>> Start Extract

The Current Debate on Islam

Chapter 26
The Current Debate on Islam


Mathias Rohe


Introduction


Muslims have been present in Europe since the early Middle Ages. A widespread fruitful exchange between Muslims, Jews and Christians has contributed to scientific, economic and cultural progress on this continent. Nevertheless, in many cases and over centuries encounters between European Christian and Muslim realms and societies were overshadowed by hostility and warfare. The Muslim conquest of European territory as well as the re-conquest and the colonial expansion of Europe created fear and an antagonistic perception of the respective ‘other’. In Almoravid or Almohad Spain, non-Muslims came under heavy pressure After the Reconquista, Muslims (and Jews) were even expelled, killed or forcibly converted to Christianity. ‘The Turc’ then became the ‘Anti-Christ’ in the public mind, despite an ongoing political game involving the Ottoman Emperor on the European political stage.

>> End Extract
>> Start Material provided

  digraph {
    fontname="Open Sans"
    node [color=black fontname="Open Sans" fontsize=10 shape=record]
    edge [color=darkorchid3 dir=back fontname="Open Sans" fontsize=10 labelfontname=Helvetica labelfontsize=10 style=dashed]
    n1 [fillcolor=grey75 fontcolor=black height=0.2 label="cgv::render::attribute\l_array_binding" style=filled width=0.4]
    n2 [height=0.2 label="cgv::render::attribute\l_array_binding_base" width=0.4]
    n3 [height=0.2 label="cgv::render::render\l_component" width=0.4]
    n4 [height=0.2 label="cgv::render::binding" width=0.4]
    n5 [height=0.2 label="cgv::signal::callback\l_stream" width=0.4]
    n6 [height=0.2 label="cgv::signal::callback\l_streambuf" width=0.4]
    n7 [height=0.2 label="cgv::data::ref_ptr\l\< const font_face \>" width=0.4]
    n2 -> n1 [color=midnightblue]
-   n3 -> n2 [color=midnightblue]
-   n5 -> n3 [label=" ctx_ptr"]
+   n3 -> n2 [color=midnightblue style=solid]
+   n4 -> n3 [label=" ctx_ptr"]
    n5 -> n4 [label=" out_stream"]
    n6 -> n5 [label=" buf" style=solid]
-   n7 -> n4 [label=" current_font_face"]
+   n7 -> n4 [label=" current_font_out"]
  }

>> End Material provided
>> Start Material provided

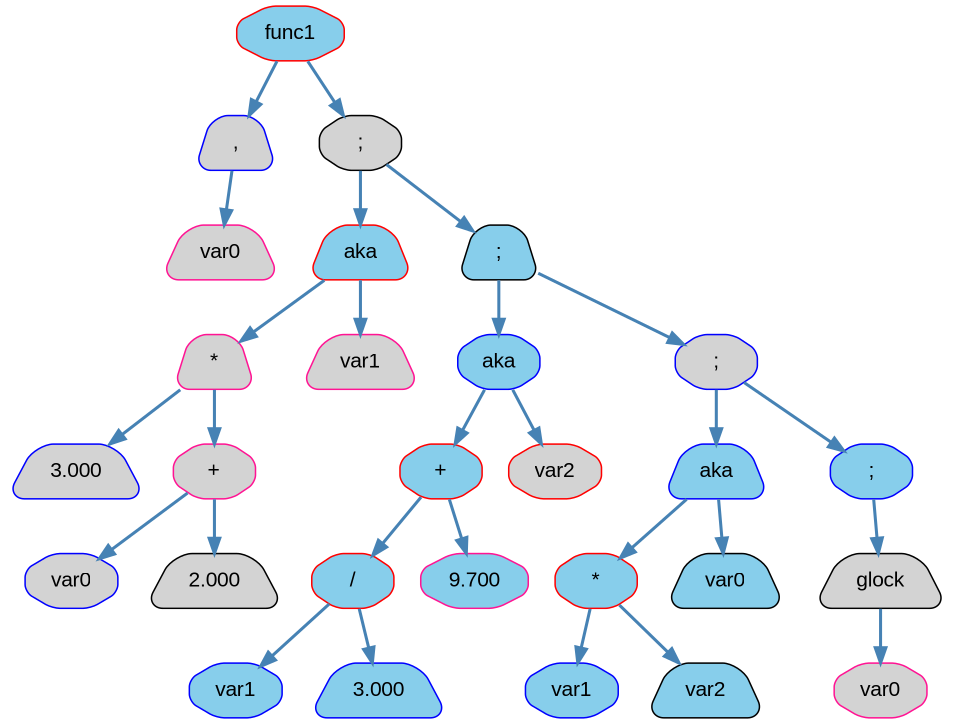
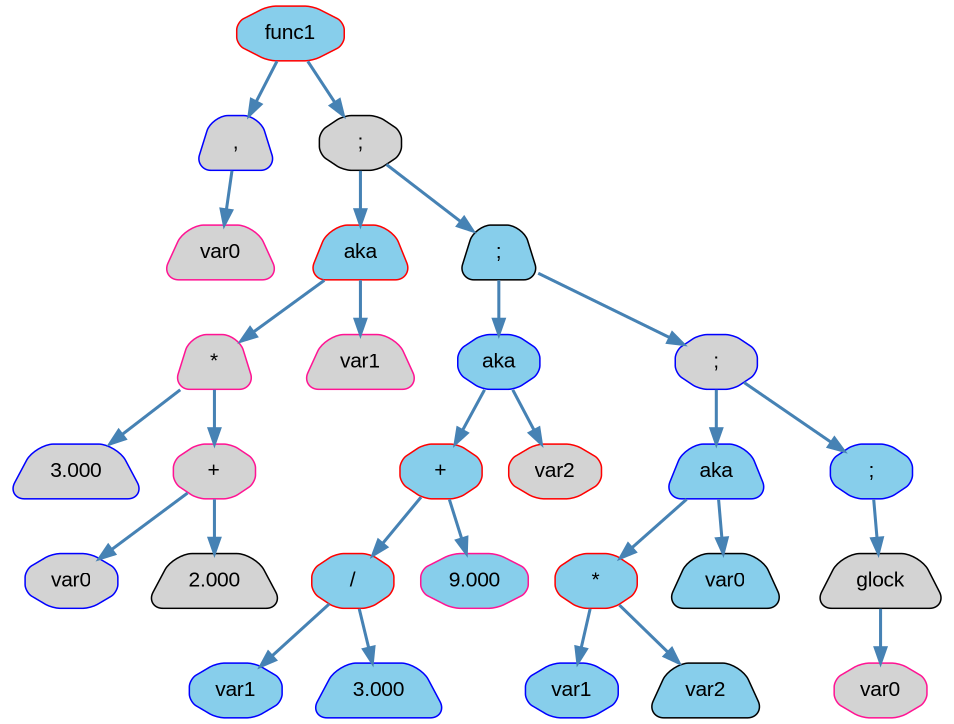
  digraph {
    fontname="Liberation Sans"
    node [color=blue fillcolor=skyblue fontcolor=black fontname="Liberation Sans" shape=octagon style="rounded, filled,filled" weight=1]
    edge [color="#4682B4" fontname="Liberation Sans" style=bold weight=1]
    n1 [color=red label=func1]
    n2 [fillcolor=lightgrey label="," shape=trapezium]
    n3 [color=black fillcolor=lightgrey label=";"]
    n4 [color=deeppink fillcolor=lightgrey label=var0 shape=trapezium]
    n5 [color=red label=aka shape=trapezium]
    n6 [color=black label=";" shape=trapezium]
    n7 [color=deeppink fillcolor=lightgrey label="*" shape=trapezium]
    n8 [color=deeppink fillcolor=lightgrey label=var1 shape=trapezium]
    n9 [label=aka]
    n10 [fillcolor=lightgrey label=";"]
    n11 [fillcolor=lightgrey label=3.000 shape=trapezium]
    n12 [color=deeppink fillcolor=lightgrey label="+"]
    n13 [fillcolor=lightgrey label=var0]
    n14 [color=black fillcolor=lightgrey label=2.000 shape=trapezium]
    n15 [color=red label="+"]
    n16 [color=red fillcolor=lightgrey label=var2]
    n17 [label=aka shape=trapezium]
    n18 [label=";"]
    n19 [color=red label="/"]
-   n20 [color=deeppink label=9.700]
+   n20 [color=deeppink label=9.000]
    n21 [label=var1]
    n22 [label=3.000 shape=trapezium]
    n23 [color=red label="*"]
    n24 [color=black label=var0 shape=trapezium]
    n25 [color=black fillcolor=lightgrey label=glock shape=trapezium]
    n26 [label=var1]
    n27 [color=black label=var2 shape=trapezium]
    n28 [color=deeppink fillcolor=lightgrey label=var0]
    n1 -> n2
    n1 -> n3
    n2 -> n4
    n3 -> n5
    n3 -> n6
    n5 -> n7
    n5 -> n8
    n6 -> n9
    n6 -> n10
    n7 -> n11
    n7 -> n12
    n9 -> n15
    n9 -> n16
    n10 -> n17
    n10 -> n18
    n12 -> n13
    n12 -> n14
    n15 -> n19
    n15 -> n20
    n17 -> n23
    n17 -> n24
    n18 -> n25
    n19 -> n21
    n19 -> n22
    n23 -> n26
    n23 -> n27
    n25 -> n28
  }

>> End Material provided

» Exercise:
According to the introduction on Islam in Europe, since when have Muslims been present in Europe? Rely only on the text about Islam in Europe, not on the records.

» Written answer:
Since the early Middle Ages.